Zabieramy pyłomierz do samochodu – wraz z osłoną mieści się w bagażniku. Zaczepiamy przechodniów, by zapytać czy czują smog w powietrzu. Czesław Mikołajczyk jest dziadkiem, na spacerze z wnuczkiem. Odwiedza go przyjeżdżając z Pietrowic Wielkich. Potwierdza, że smród spalenizny jest charakterystyczny dla okolicy. – To jest zwarta zabudowa, nie ma przewiewu. Jak dymią kominy to jest strasznie, nie idzie oddychać na ulicy – narzeka. Mówi też, że tak samo jest w jego wsi. – Coś trzeba z tym zrobić. Znałem poprzedniego prezydenta, pana Janka Osuchowskiego, mówiłem mu, że osiedla trzeba podłączać do ciepłowni w Studziennej. Przez lata nie robiło się nic w tym kierunku, teraz jest za późno – skwitował pan Czesław. Druga nasza rozmówczyni to Elżbieta Molęda. – Jest smród bo ludzie palą byle czym w piecach – zauważa. U niej dom jest ogrzewany gazem. Odprowadza 6-letniego wnuczka z przedszkola. Cieszy się, że robi to wczesnym popołudniem, bo najgorzej z powietrzem jest gdy miejscowi wracają z pracy i rozpalają w piecach. To pora między godz. 15.00 a 17.00.

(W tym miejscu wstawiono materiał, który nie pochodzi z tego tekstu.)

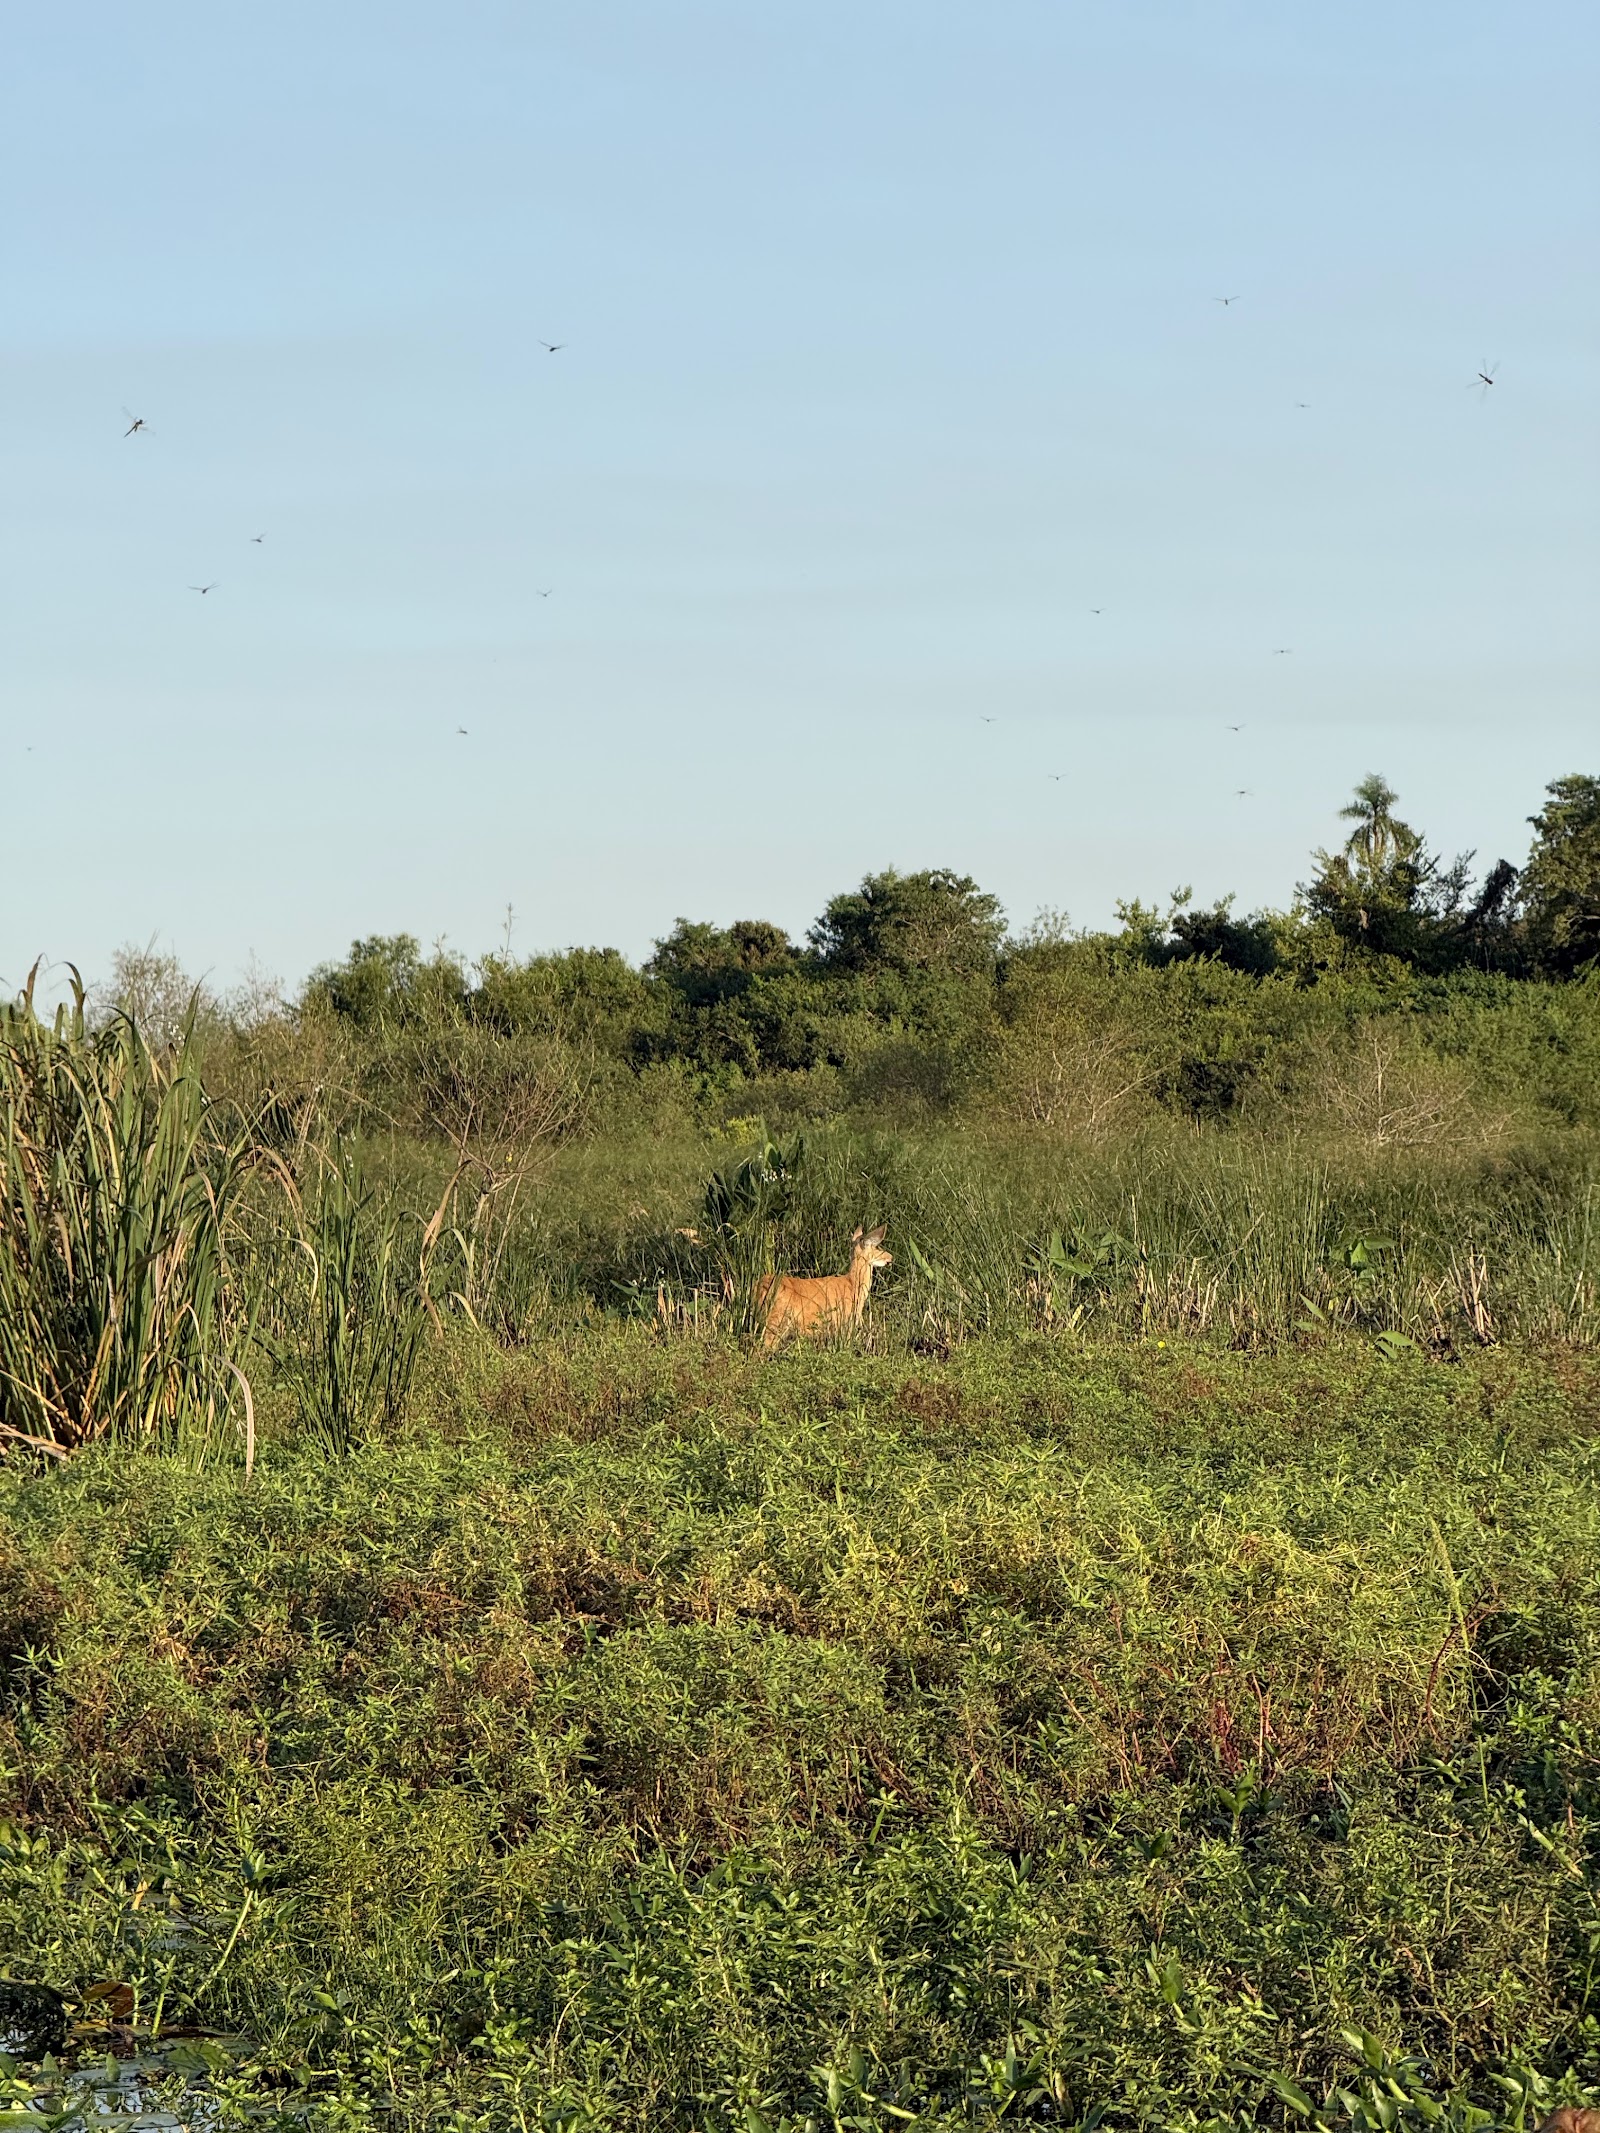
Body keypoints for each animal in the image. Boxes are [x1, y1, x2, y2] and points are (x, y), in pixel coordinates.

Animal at [754, 1226, 892, 1351]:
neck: (853, 1286)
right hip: (775, 1320)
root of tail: (761, 1287)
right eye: (877, 1247)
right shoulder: (845, 1323)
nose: (890, 1257)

Z Ocic jedziemy w rejon starego Świńskiego Rynku. Zatrzymujemy się w siedzibie agencji JAPR, która ma siedzibę na piętrze, nad optykiem Kamińskich. Tu pracuje Grzegorz Miźwiński. Trzymał pyłomierz w domu, w Markowicach. – Najgorsze, że nawet w środku wskazywał przekroczenia normy – mówi nam raciborzanin. Znalazł w internecie urządzenie oczyszczające powietrze. Właśnie testuje. Na ulicy Ocickiej, w środku budynku, przekroczenia normy zanieczyszczeń nie ma. Piotr Dominiak wskazuje, że podniosła się temperatura na zewnątrz i wieje wiatr. W mrozie smog ma się lepiej. Włączamy urządzenie Miźwińskiego. Na naszych oczach pyłomierz wskazuje coraz niższy poziom zanieczyszczenia. – Tak samo było u mnie w domu. To urządzenie kosztowało 600 zł, jest przeznaczone do niewielkich pomieszczeń (sprawdzamy je w pokoju o pow. 25 m kw). Te bardziej wydajne kosztują kilka tysięcy złotych – opowiada pan Grzegorz.
Udajemy się jeszcze w rejon ul. Długiej i Rynku. Tu na zapleczu ścisłego centrum jest nieduży plac zabaw. Dostrzegamy wąski komin, z którego wydobywa się duża ilość dymu. Komin jest na dachu paropiętrowej kamienicy. Stawiamy pyłomierz na ławeczce i cyfry od razu „wariują”. Pomiar poziomu zanieczyszczenia idzie szybko w górę. Zaczyna w okolicy 50 mg/m sześc, a zaraz jest ok. 300 mg, a w dwie minuty później – aż 600 mg. Sami zaczynamy wyraźnie czuć smród z komina. Zagadujemy starszą panią, która właśnie zamknęła garaż. – Widzi pani ten komin, czuje ten smród? Mierzymy tu zanieczyszczenie powietrza – informujemy panią Jadwigę. Jak twierdzi, w Raciborzu mieszka od bardzo dawna. Sama ma w mieszkaniu ogrzewanie etażowe, na gaz. Przypuszcza, że dym pochodzi z pieca jednego z sąsiadów. Jest mróz, ludzie muszą grzać.
Żegnamy się z Piotrem Dominiakiem. Teraz z większym sceptycyzmem będziemy traktować informacje jakie podają w urzędzie na temat smogu. Być może pomiar jakiego doświadczyliśmy nie był nazbyt precyzyjny, ale nas przekonał o słuszności alarmowania raciborzan o złym stanie powietrza. Kiedy docieramy do redakcji okazuje się, że firma Ostróg Net zawiesiła na Zborowej nieduże urządzenie pomiarowe, podobne do tego, którym posługiwał się Piotr Dominiak, choć niższej klasy. Za to wyniki można śledzić w internecie na: http://smog.ostrog.net. Pewnie nie policzy każdego miligrama pyłu, ale wskaże, czy z powietrzem jest dobrze czy źle. Im więcej niepokojących sygnałów, tym więcej – miejmy nadzieję – działań, które doprowadzą do poprawy jakości raciborskiego powietrza.